**Source passage:**
In accordance with other principles of the invention, the insulator is configured to extend sufficiently below the top of the chamber to support a shield ring thereon in the processing chamber and to substantially displace all vacuum space between the UEL and the top of the chamber above an underlying shield ring.

According to some embodiments of the invention, the insulator is formed of the electrically insulating material throughout, while in other embodiments the insulator is formed of a metal core material having a coating of the electrically insulating material. The coating may be an anodic layer. For example, the coating may contain at least one column III element, or may contain at least one element selected from the group consisting of Yttrium, Scandium, Lanthanum, Cerium, Dysprosium, and Europium. For example, the insulator may contain at least one element selected from the group consisting of Y₂SO₃, Sc₂O₃, Sc₂F₃YF₃, La₂O₃, Y₂SO₃CeO₂, Eu₂O₃ and DyO₃.

According to certain aspects of the invention, the insulator may be formed of a material selected from the group consisting of alumina, quartz, ceramic material, silicon, silicon nitride, sapphire, polymide and silicon carbide.

**Dataset extract:**
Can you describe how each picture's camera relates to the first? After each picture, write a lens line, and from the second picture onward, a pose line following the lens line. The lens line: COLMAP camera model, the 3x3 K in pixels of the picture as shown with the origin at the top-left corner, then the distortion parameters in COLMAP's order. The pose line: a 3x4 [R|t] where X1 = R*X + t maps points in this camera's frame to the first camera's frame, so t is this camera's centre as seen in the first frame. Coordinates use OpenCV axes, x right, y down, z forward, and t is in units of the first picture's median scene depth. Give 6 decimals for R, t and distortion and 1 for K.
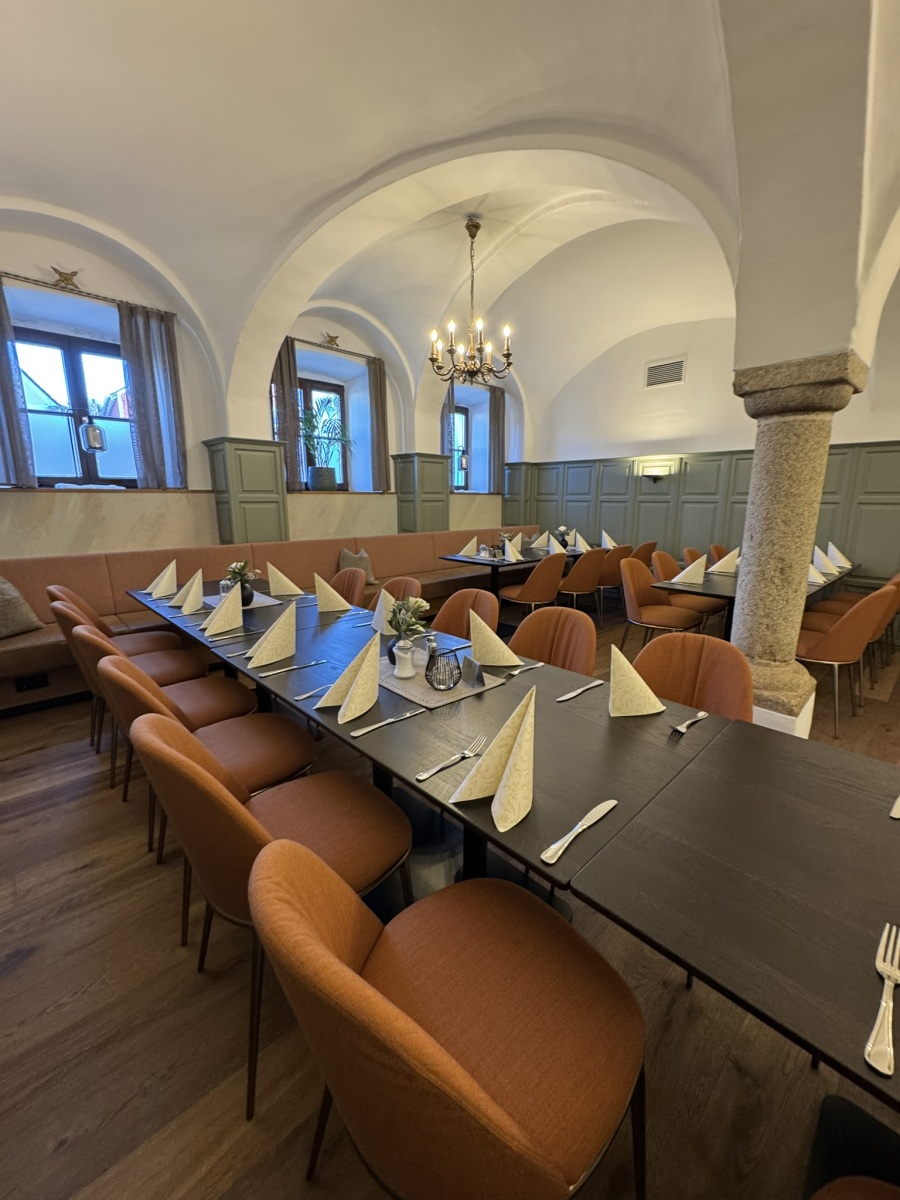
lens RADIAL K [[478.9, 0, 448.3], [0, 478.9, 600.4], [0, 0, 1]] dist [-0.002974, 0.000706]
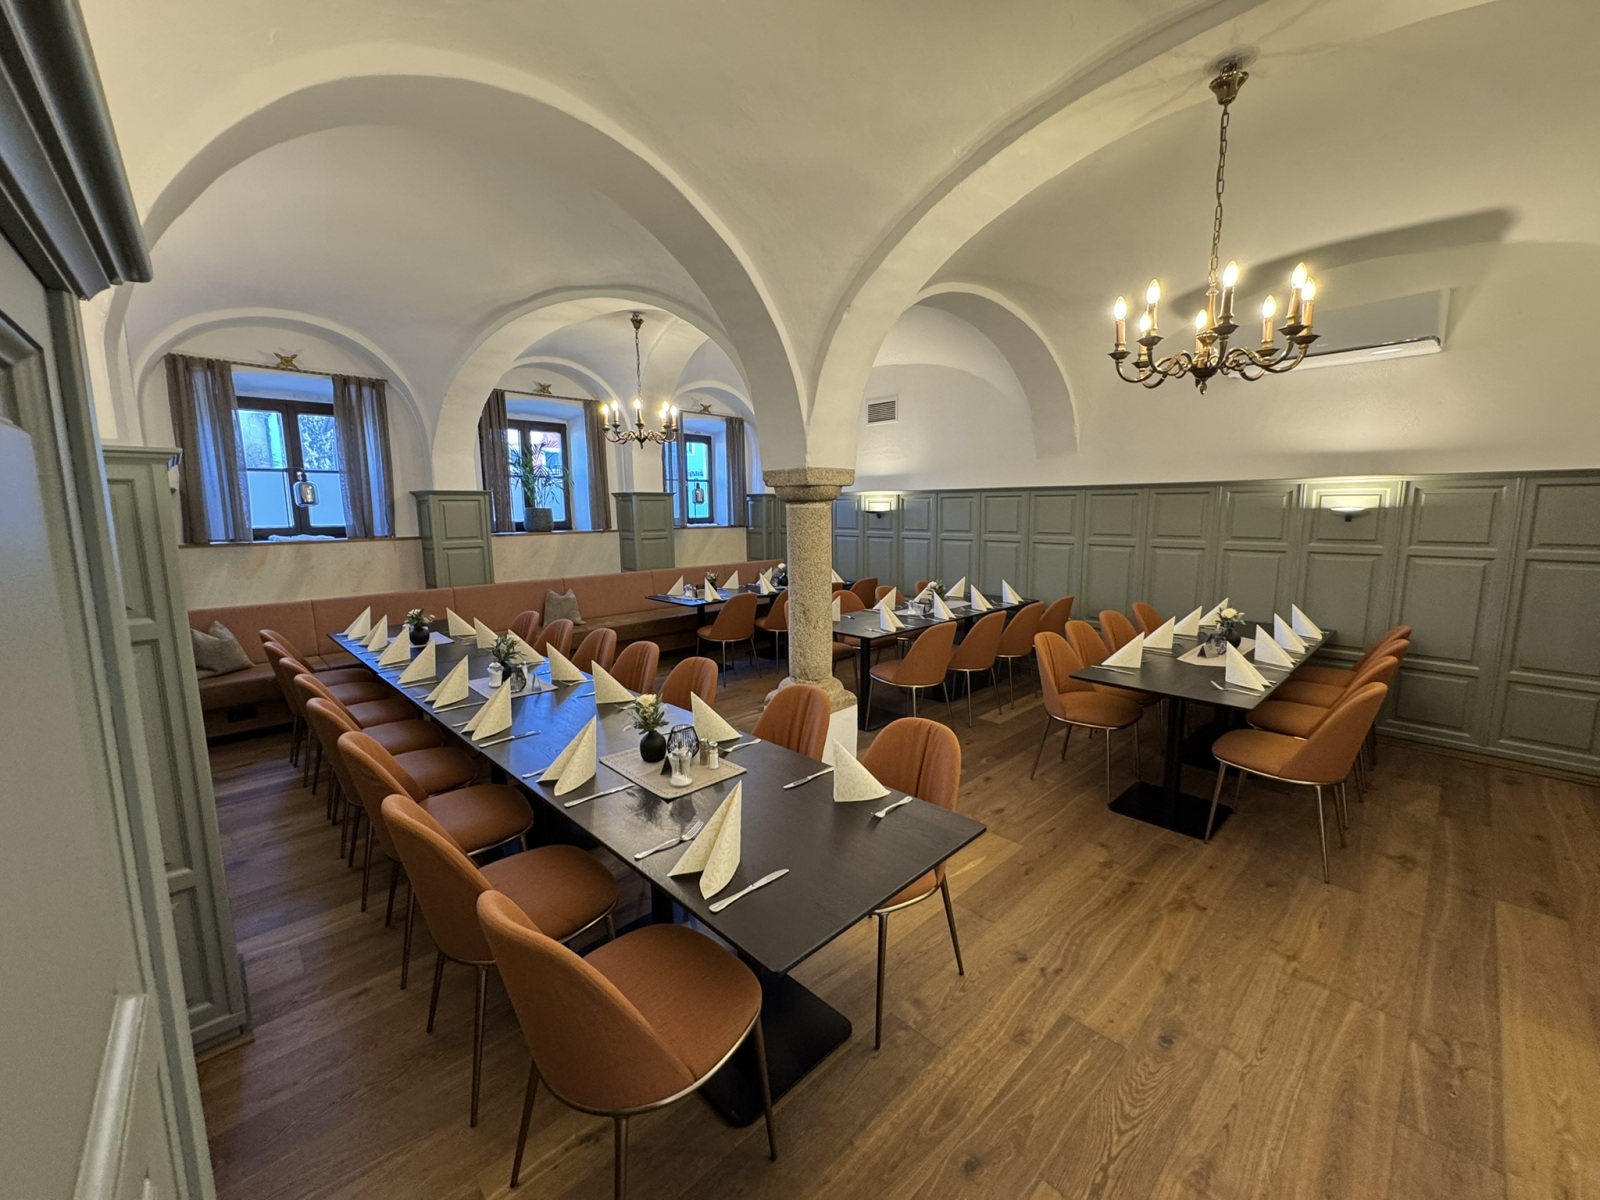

**What the exercise asks:** Resume the insulator passage above, picking up right after its last sentence.

**Answer box:**
Further according to principles of the present invention, a method is provided for supporting a downwardly facing RF electrode in an opening in the top of a vacuum processing chamber that is configured to process a wafer of at least 200 millimeters in diameter, for example, 300 millimeters or larger in diameter. The method includes providing an insulator having outer and inner integral portions. The outer portion has an outside diameter larger than the diameter of the opening and a downwardly facing support surface. The inner portion extends below the downwardly facing support surface of the outer portion and has an outside diameter smaller than the diameter of the opening, an inside diameter larger than that of the wafer to be processed, and an upwardly facing support surface. The method further comprises providing an upper electrode assembly having a flange at the top thereof that has an outside diameter that is larger than the diameter of the opening, and a lower electrode face formed of a material compatible with the process to be performed on the wafer in the chamber and having an outside diameter larger than the diameter of the wafer to be processed. Additionally, the method comprises providing an electrically non-conductive shield ring having an outside diameter that is greater than the outside diameter of the inner portion of the insulator and an inside diameter that is less than the outside diameter of the lower electrode face of the upper electrode assembly. The insulator supporting the upper electrode assembly is placed in the opening and the shield ring is secured adjacent the lower electrode face such that the downwardly facing support surface of the insulator rests on the top of the chamber around the opening with the flange at the top of the upper electrode assembly resting on the upwardly facing support surface of the inner portion of the insulator with the insulator between the flange and the chamber wall. The insulator substantially fills the volume between the outside diameter of the lower electrode face and the inside diameter of the opening and between the downwardly facing support surface of the insulator and the shield ring. With this configuration, RF power is then coupled between the electrode and the chamber.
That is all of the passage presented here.